In 2008, after quitting his studies in the eighth standard, Adil followed his father’s footsteps and started playing traditional musical instruments, as a team member of his father’s group.
“My father is a known singer so it was natural to get influenced by music,” said Adil.
But after spending five years in his father’s shadow as a musician, Adil finally formed his own group in 2013 and became its lead singer. “Though I am listed with Radio and Television, as there were no fresh auditions since 2013, I do programmes for the cultural academy,” said Adil.
But Adil’s real exposure as a singer came while travelling to different parts of India during winters with his father. “I used to accompany him as a musician to different cities, which gave me much needed confidence and exposure,” said Adil.
Since 2013, Adil has performed outside Kashmir with his group over fifty times. Besides he accompanies his father whenever the need arises. As a solo singer Adil has travelled to Allahabad, Bombay, Delhi, Jaipur, and Jammu with his group and performed at private parties and functions. “Almost ninety per cent of these private functions are organized by Kashmiri Pandits. They are the ones who are keeping our music alive,” feels Adil. “Outside Kashmir we only sing traditional Kashmiri Sufi poetry, which KP’s like and appreciate the most.”
Adil and his group of six musicians charge Rs 60,000 for a night’s performance in Jammu. If the performance is in Delhi then the charges are more than one lakh rupees. “We have to manage travel on our own while accommodation is managed by the host,” said Adil.

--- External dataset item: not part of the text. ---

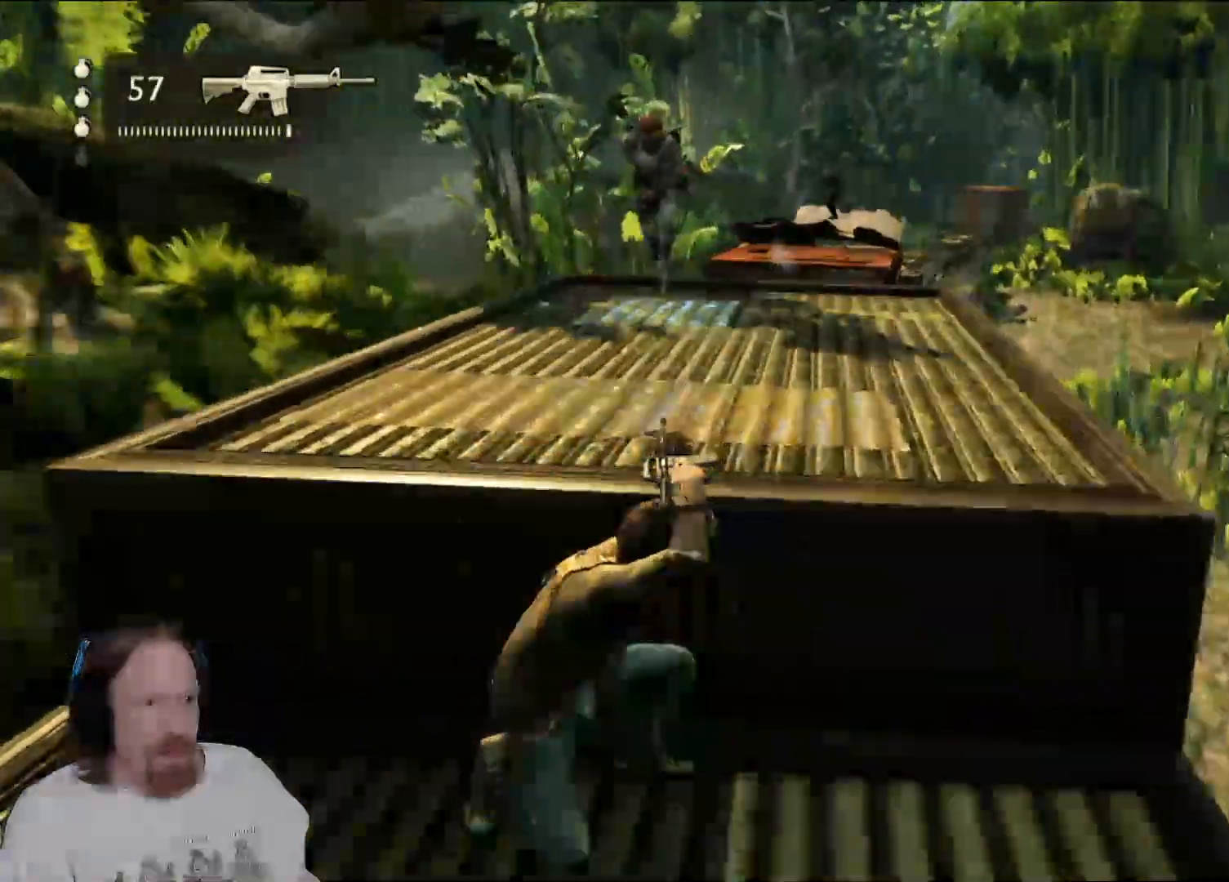
{"dt_ms": 1000, "buttons": [], "left_stick": "center", "right_stick": "center", "events": [[100, "R2", "down"], [550, "right_stick", "up-left"], [667, "right_stick", "center"], [817, "R2", "up"], [850, "DPAD_LEFT", "down"], [867, "DPAD_LEFT", "up"]]}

The demand for singers among Kashmiris who live outside the valley has increased over the last two decades. “They don’t like ghazals or new songs. These people want to stay connected with their roots through music,” feels Gulzar.
That is why every young singer like Aslam, Suhail and Adil, who could sing old Sufiana Kashmiri folk are in demand outside the valley. “We get so many requests for performances that I and my father rent a room in Jammu during winters,” said Adil. “From Jammu, we travel to the rest of India during winters. From Jammu, it is easy to do so.”
Last year Adil was given Seshrang Award-2018, for being the promising folk singer of Kashmir. Adil has over 250 recordings to his credit, so far. “These video CD’s help us connect with our audiences. Besides, our songs are now available on Youtube as well. This helps an artist to reach out to people outside Kashmir easily now.”